Aroldi A, Graziani G, Mioni G, Cecchettin M, Brancaccio D, Galmozzi C, Surian M, Cantaluppi A, Ponticelli C
Proc Eur Dial Transplant Assoc. 1979;16:571-6.
Forty-six renal hypercalciuric normocalcaemic patients were treated with hydrochlorothiazide (50mg/day) and amiloride (5 mg/day), both to reduce new stone formation and to suppress parathyroid hyperfunction. A reduction of hypercalciuria and suppression of parathyroid hyperactivity were observed in 41 patients, while in the other five patients no evidence of parathyroid suppression was found and hypercalcaemia developed. Four of five patients underwent parathyroidectomy which was followed by a normalisation of biochemical signs of hyperparathyroidism. These results suggest that the appearance of hypercalcaemia in renal hypercalciuric patients during hydrochlorothiazide/amiloride treatment may be of diagnostic value in unmasking pharmacologically non-suppressible normocalcaemic hyperparathyroidism.

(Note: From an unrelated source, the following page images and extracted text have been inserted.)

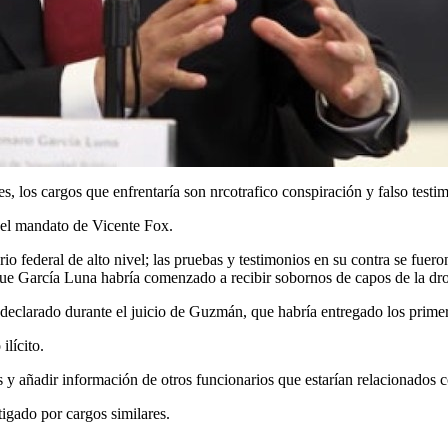
, los cargos que enfrentaría son nrcotrafico conspiración y falso testi
e el mandato de Vicente Fox.
 federal de alto nivel; las pruebas y testimonios en su contra se fueron
que García Luna habría comenzado a recibir sobornos de capos de la dr
eclarado durante el juicio de Guzmán, que habría entregado los prime
ilícito.
 y añadir información de otros funcionarios que estarían relacionados c
igado por cargos similares.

46例肾性高钙尿症伴血钙正常的患者接受了氢氯噻嗪(50毫克/天)和氨氯吡咪(5毫克/天)治疗,目的是减少新结石形成并抑制甲状旁腺功能亢进。41例患者出现高钙尿症减轻和甲状旁腺功能亢进受到抑制,而另外5例患者未发现甲状旁腺受抑制的证据,且出现了高钙血症。5例患者中有4例接受了甲状旁腺切除术,术后甲状旁腺功能亢进的生化指标恢复正常。这些结果表明,在氢氯噻嗪/氨氯吡咪治疗期间,肾性高钙尿症患者出现高钙血症可能对揭示药物不可抑制的血钙正常的甲状旁腺功能亢进具有诊断价值。